Negara-negara Teluk mulai mencari opsi lain
Kekecewaan ini muncul bersamaan dengan langkah aktif negara-negara Teluk mendiversifikasi kemitraan keamanan mereka. Pada 7 Agustus, Arab Saudi, Turki, dan Pakistan menandatangani Mecca Joint Defence Agreement, sebuah pakta pertahanan bersama yang menyatakan serangan terhadap satu negara penandatangan akan dianggap sebagai serangan terhadap ketiganya. Jika digabungkan, ketiga negara ini memiliki hampir 1,4 juta personel militer aktif, lebih dari 3.400 unit pesawat, dan sekitar 6.000 tank menurut Global Firepower Index 2026 — memberi Riyadh payung keamanan alternatif yang substansial, lengkap dengan arsenal nuklir Pakistan dan keanggotaan NATO milik Turki.

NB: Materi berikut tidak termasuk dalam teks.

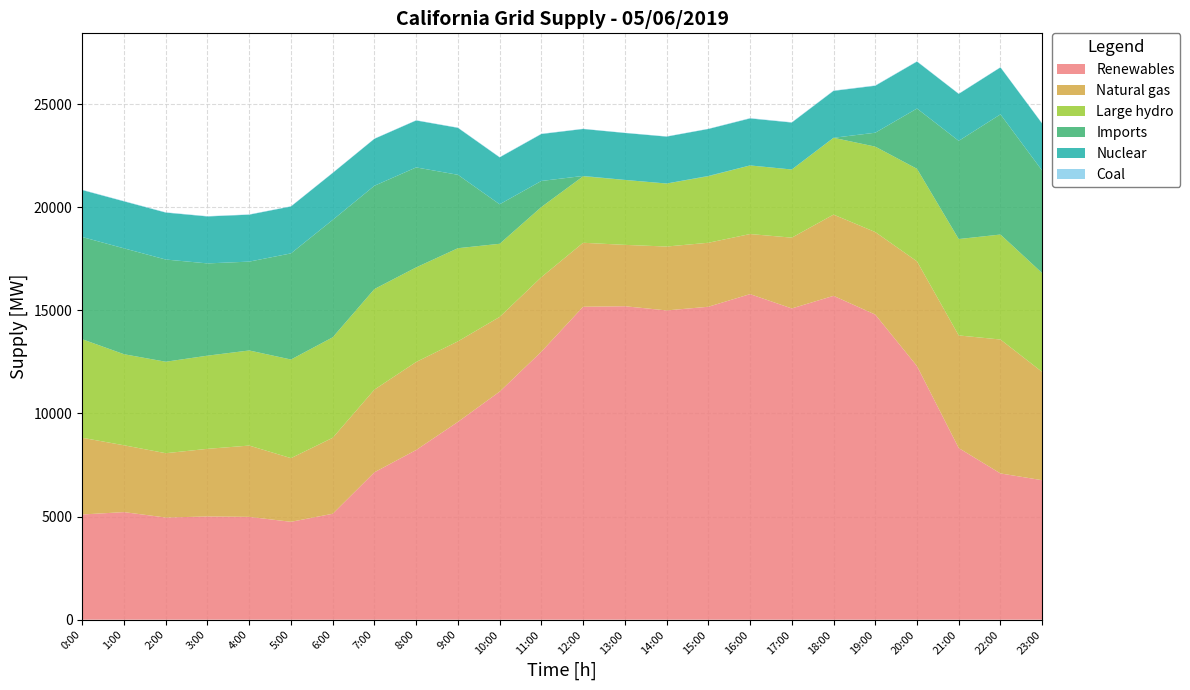

Reading left to right, transcribe all the data shown in this chart.

Renewables: 5100	5215	4952	5004	4985	4745	5135	7146	8227	9589	11056	12993	15171	15197	14994	15171	15784	15090	15700	14792	12295	8321	7090	6762
Natural gas: 3719	3240	3119	3279	3456	3087	3684	4010	4268	3905	3623	3614	3103	2975	3097	3103	2913	3432	3940	4002	5078	5460	6493	5249
Large hydro: 4777	4415	4435	4517	4611	4781	4871	4875	4585	4516	3545	3400	3221	3148	3055	3221	3326	3304	3723	4141	4486	4673	5090	4791
Imports: 4955	5133	4955	4473	4308	5146	5692	5007	4847	3559	1916	1263	19	1	-548	19	-646	-181	-86	674	2923	4761	5826	4968
Nuclear: 2277	2278	2276	2276	2276	2274	2276	2276	2276	2276	2274	2276	2276	2276	2274	2276	2279	2276	2274	2277	2277	2276	2276	2278
Coal: 15	16	15	16	14	14	14	12	14	15	16	15	12	11	13	12	17	16	17	17	15	14	13	17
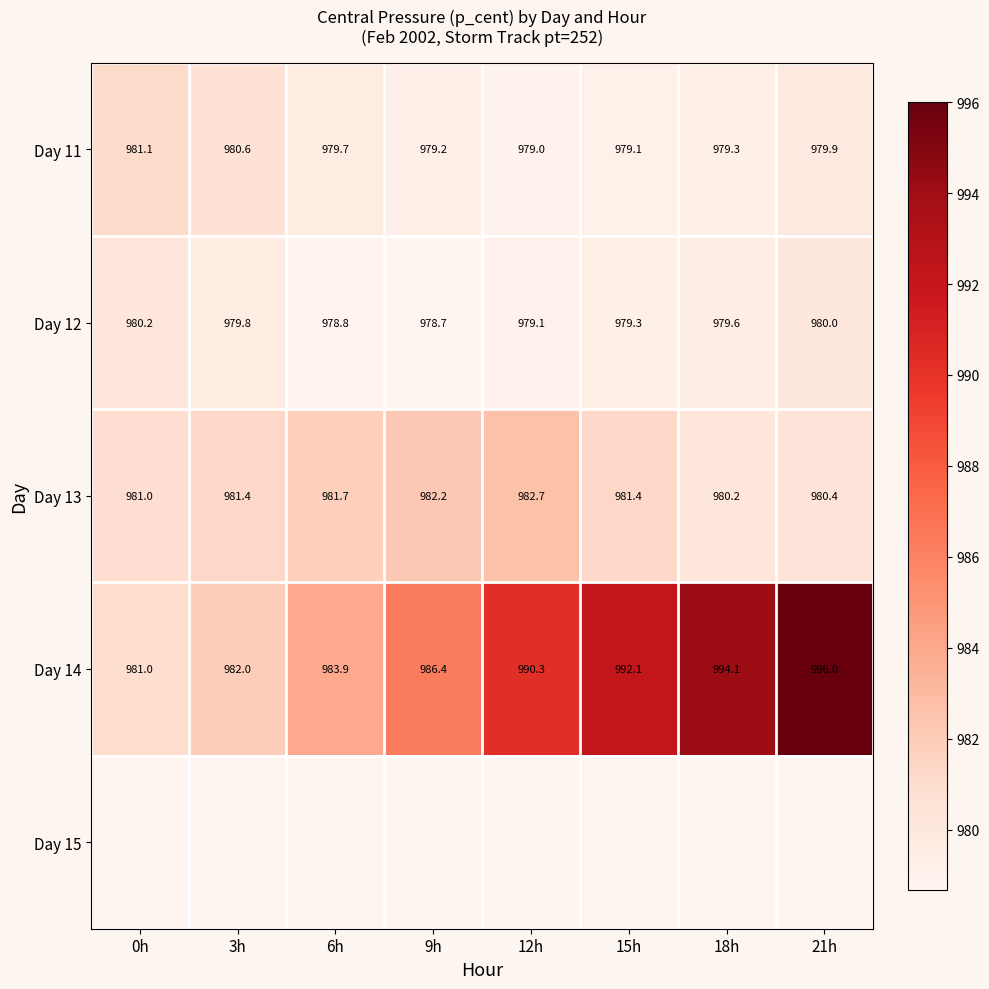

Is the value of Day 14 at 18h greater than the value of Day 12 at 18h?

Yes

Baca juga: Laba Kas Bebas Raksasa Migas Dunia Tembus Rekor $70 Miliar di Kuartal II
Tidak satu pun dari perkembangan ini menandakan perpecahan resmi dengan Washington, dan para pejabat Teluk tetap menyebut hubungan mereka dengan AS sebagai sesuatu yang strategis penting. Namun kombinasi antara konflik Iran yang belum tuntas, diskusi terbuka soal pengurangan pengaturan pangkalan AS, dan pakta pertahanan regional baru ini menandakan bahwa mitra tradisional AS di Teluk tak lagi memandang jaminan keamanan AS sebagai sesuatu yang otomatis — sebuah pergeseran yang berimplikasi luas bagi pasar minyak, stabilitas kawasan, dan pengaruh AS di Timur Tengah ke depannya.